■ What this task involves: From the records that follow, copy every line that contains the word "Demand".

■ Before-and-after change records:
┌────────
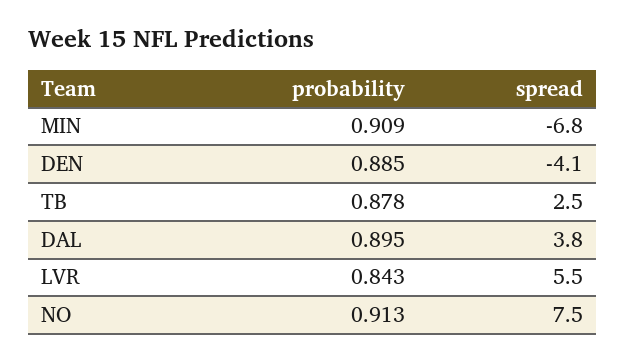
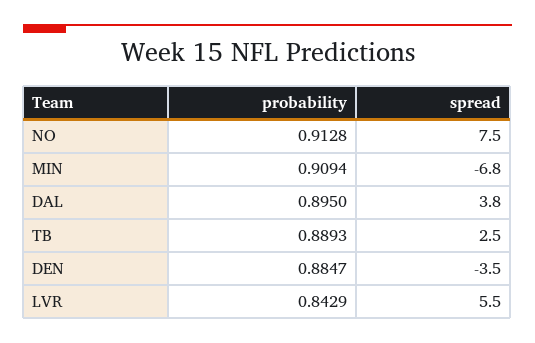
spread, DEN: -4.1 -> -3.5
probability, TB: 0.878 -> 0.8893

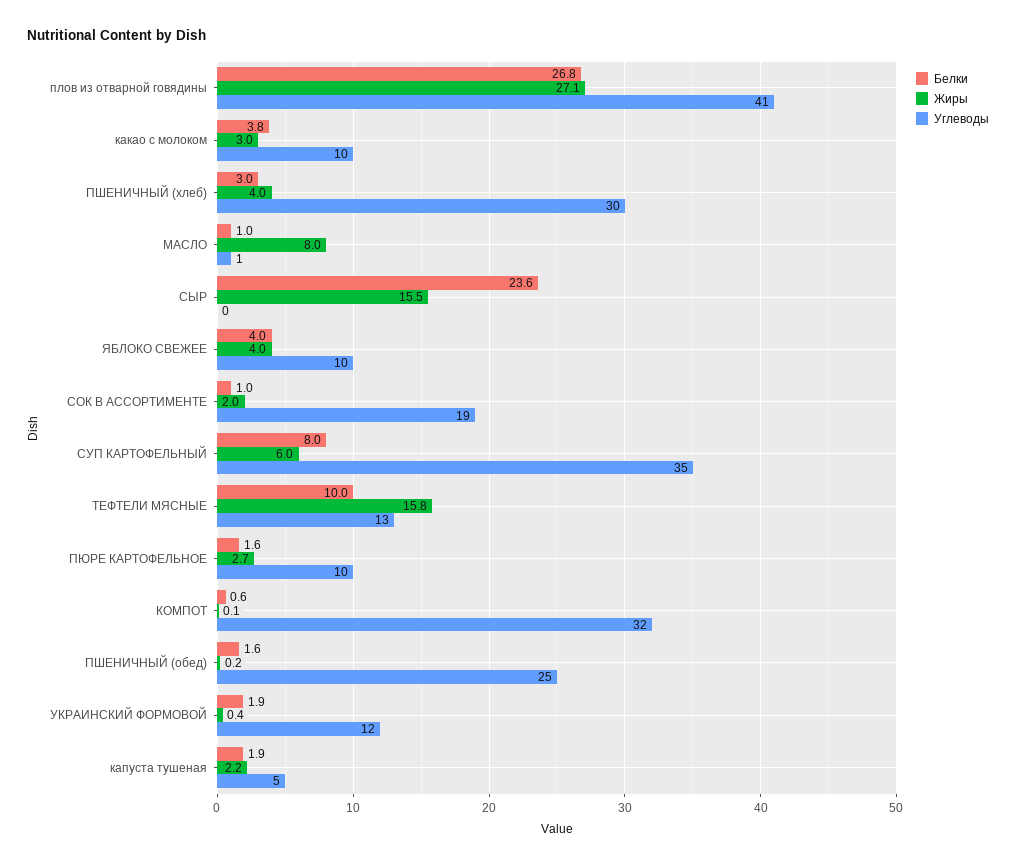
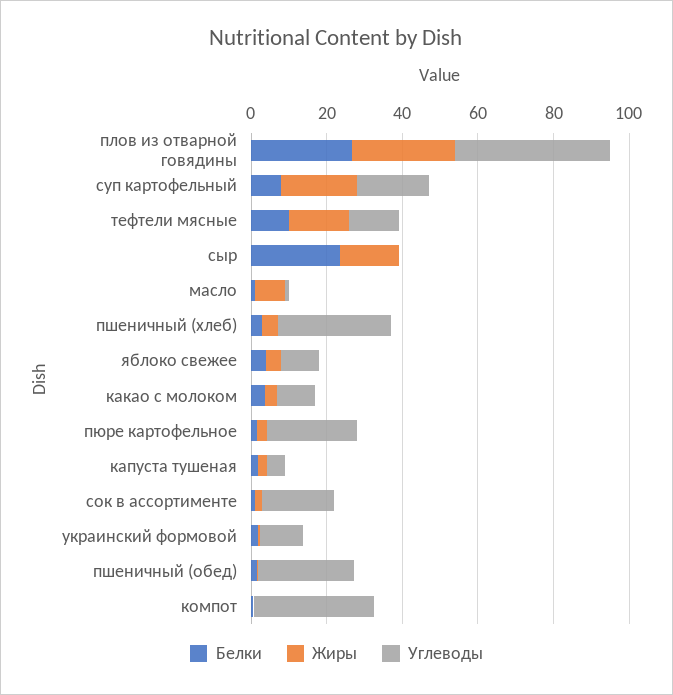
Жиры, СУП КАРТОФЕЛЬНЫЙ: 6 -> 20
Углеводы, СУП КАРТОФЕЛЬНЫЙ: 35 -> 20
Углеводы, ПЮРЕ КАРТОФЕЛЬНОЕ: 10 -> 25

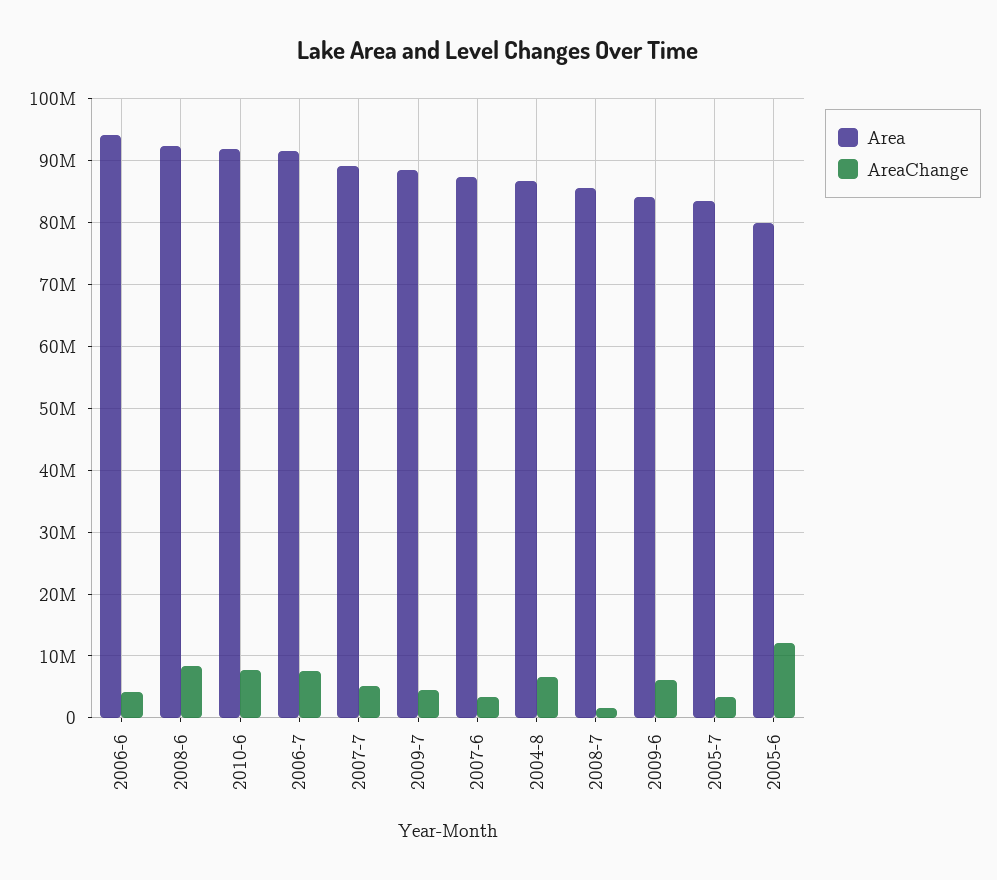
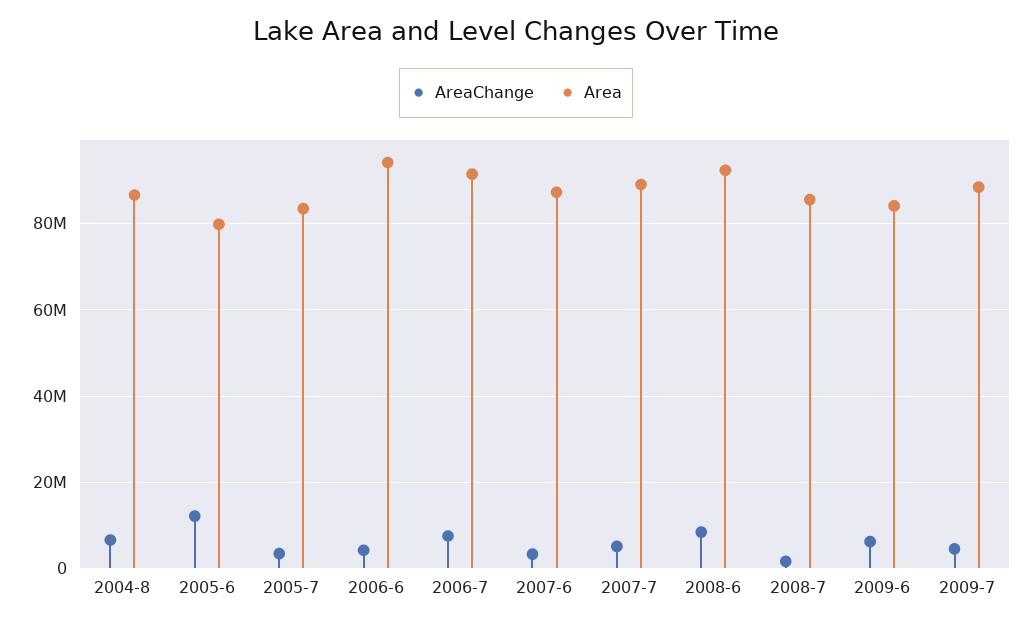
Area, 2010-6: 92000000 -> none
AreaChange, 2010-6: 8000000 -> none

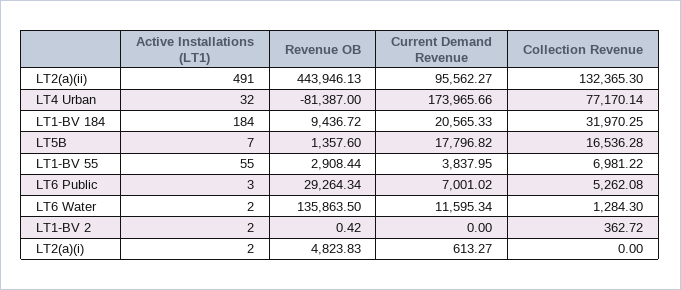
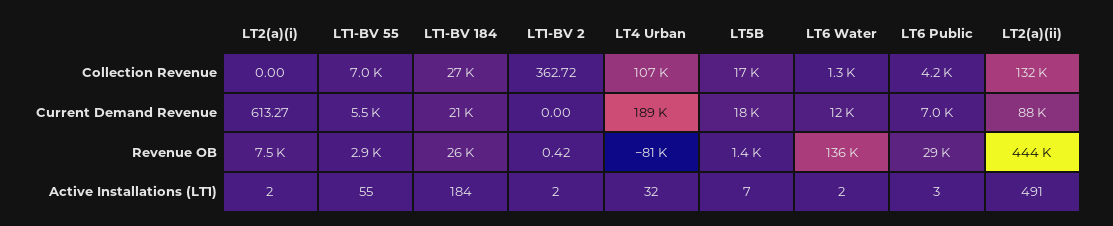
Current Demand Revenue, LT2(a)(ii): 95562.27 -> 88000
Current Demand Revenue, LT4 Urban: 173965.66 -> 189000
Collection Revenue, LT4 Urban: 77170.14 -> 107000
Revenue OB, LT1-BV 184: 9436.72 -> 26000
Collection Revenue, LT1-BV 184: 31970.25 -> 27000
Current Demand Revenue, LT1-BV 55: 3837.95 -> 5500
Collection Revenue, LT6 Public: 5262.08 -> 4200
Revenue OB, LT2(a)(i): 4823.83 -> 7500

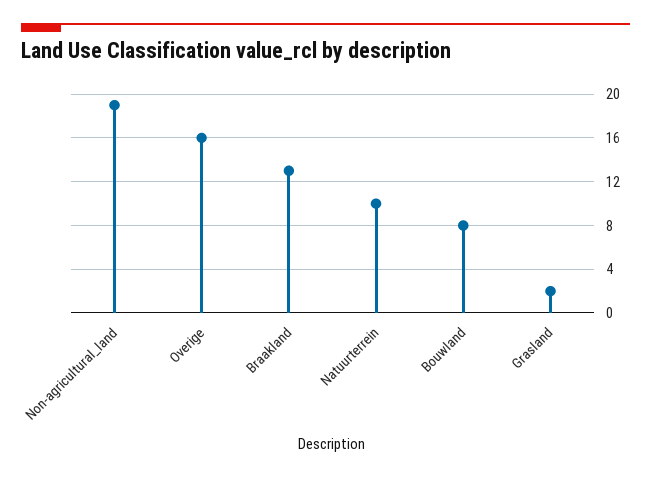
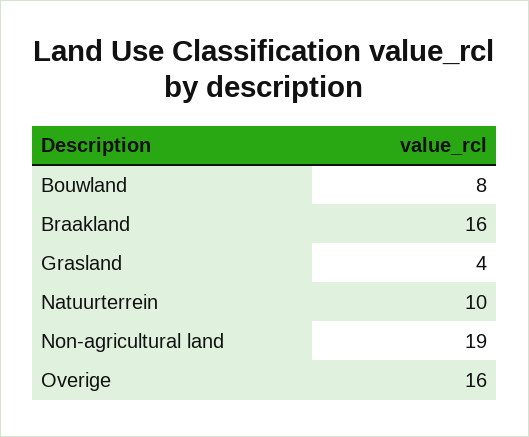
Braakland: 13 -> 16
Grasland: 2 -> 4

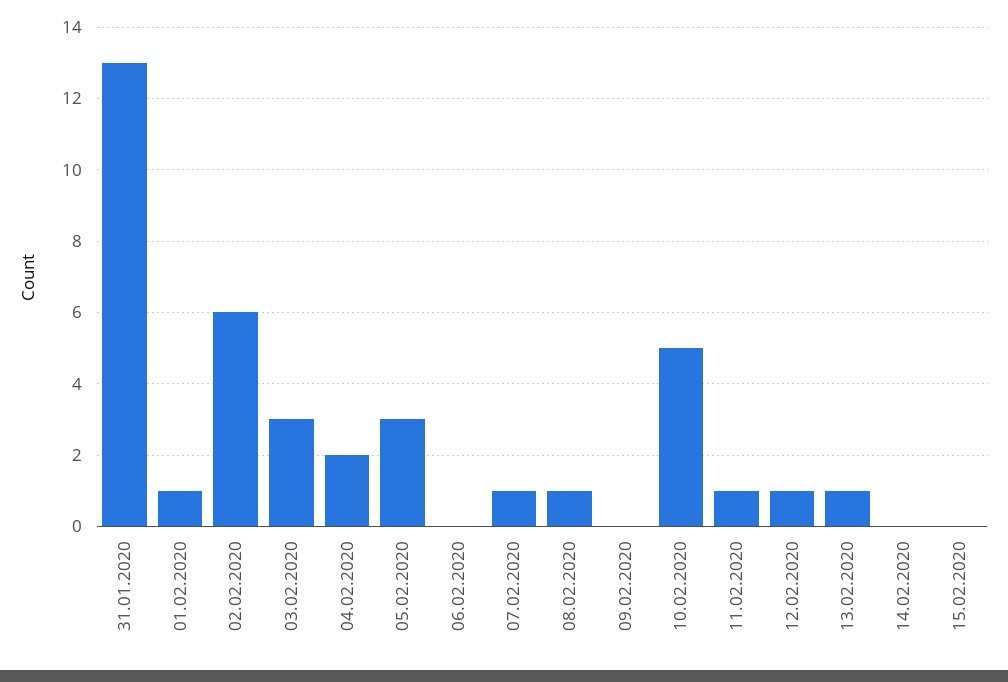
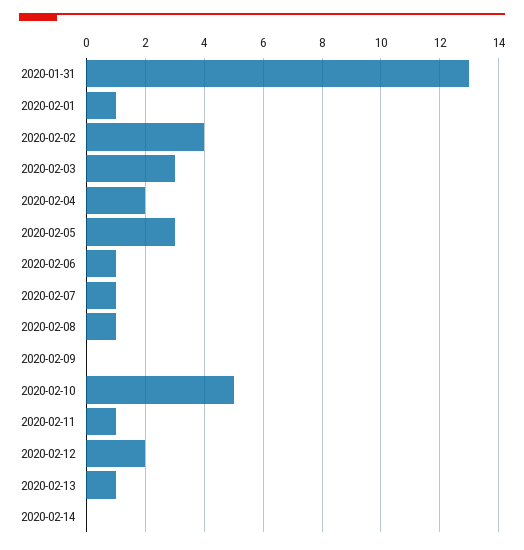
02.02.2020: 6 -> 4
06.02.2020: 0 -> 1
12.02.2020: 1 -> 2
15.02.2020: 0 -> none

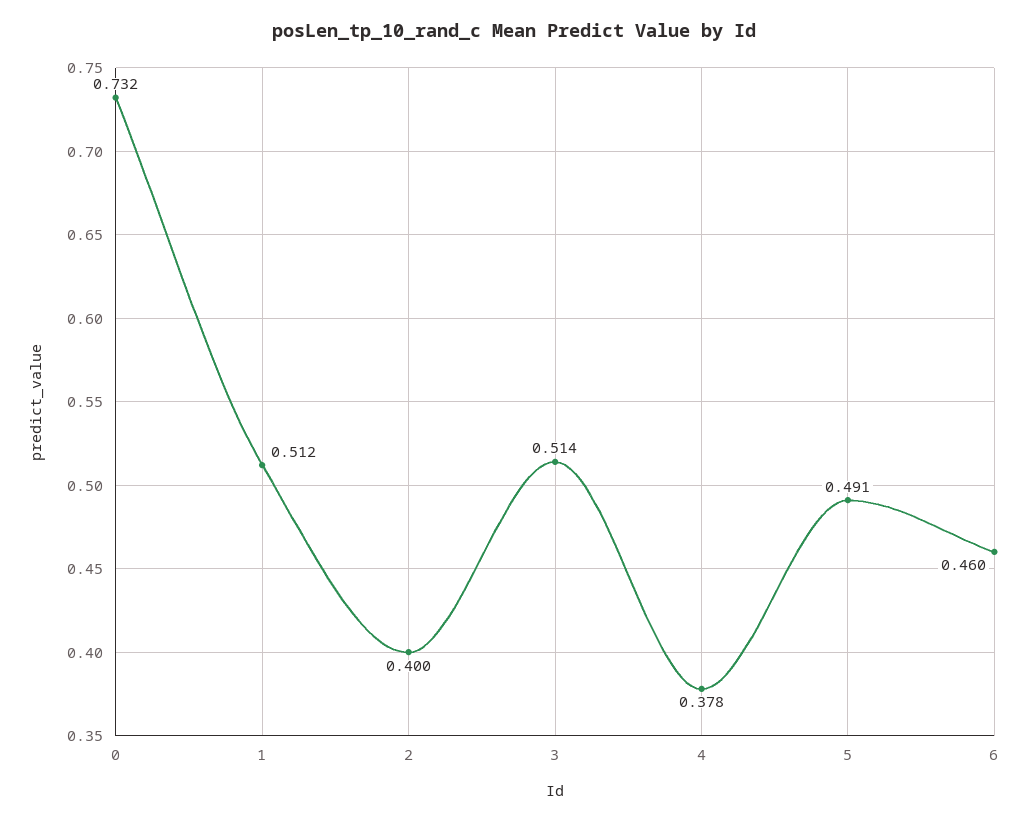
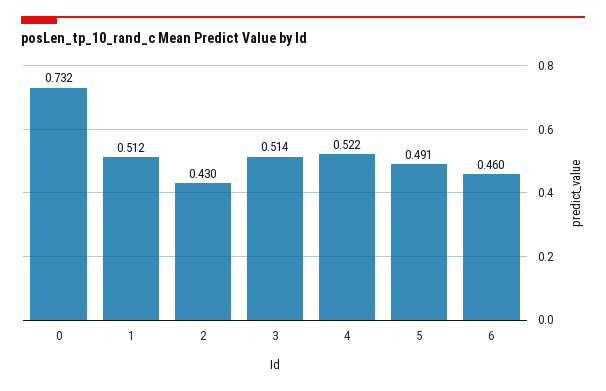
2: 0.4 -> 0.43
4: 0.378 -> 0.522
└────────
■ Answer:
Current Demand Revenue, LT2(a)(ii): 95562.27 -> 88000
Current Demand Revenue, LT4 Urban: 173965.66 -> 189000
Current Demand Revenue, LT1-BV 55: 3837.95 -> 5500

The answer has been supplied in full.